(INSTRUCTIONS FOR THE TASK)
Decide whether each statement below agrees with the railgun thread. Answer yes or no for each, and quote the exact words from the thread that settle it.
(a) The projectile is made of tungsten.
(b) The inventors kept the velocity down because a faster shot would overheat the barrel.
(c) The answer estimates that a 100 kg shooter would be pushed backward at 50 km/h.

(TEXT SECTION)
....

What collateral damage would a mach 23 bullet cause?

Question

In my sci-fi story there is a man-portable railgun. The gun fires a 4mm-wide tungsten bullet with a muzzle velocity of Mach 23. The inventors of this weapon could have made the projectile faster but were concerned that doing so would cause it to go into orbit and didn't have enough time to fine-tune the velocity. What I'm most worried about is the effects on the nearby atmosphere that such a weapon would cause not only to the individual firing the weapon but also anyone he's fighting along side. Can anyone weigh in on this?

Answer 1

You had it right with the 2mm projectile before you edited.

A 20mm wide projectile would have far too much recoil for a man-portable weapon. Let's say it's 30mm long, since it needs to be longer than it is wide. That would give it a mass of 181 grams. By conservation of momentum, if 181 grams goes forward at mach 23 and you weigh 100 kg, you instantly go backwards at 50 km/h. Or in other words, your shoulder is meat pudding and you're going to have to go find where the gun went.

There's a reason why man-portable railguns are often portrayed in fiction as "needlers." If you shoot something much bigger than a needle, you couldn't handle the recoil.

....

(SUPPLIED ENTRIES)
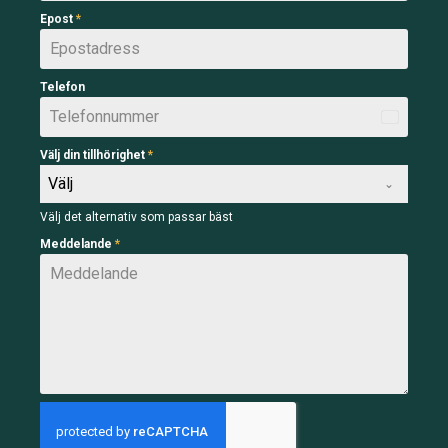
Epost
*
Telefon
Sweden
+46
Välj din tillhörighet
*
Välj
Välj det alternativ som passar bäst
Meddelande
*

....

(RESULT OF THIS TASK)
(a) Yes: "a 4mm-wide tungsten bullet"
(b) No: "were concerned that doing so would cause it to go into orbit"
(c) Yes: "you weigh 100 kg, you instantly go backwards at 50 km/h"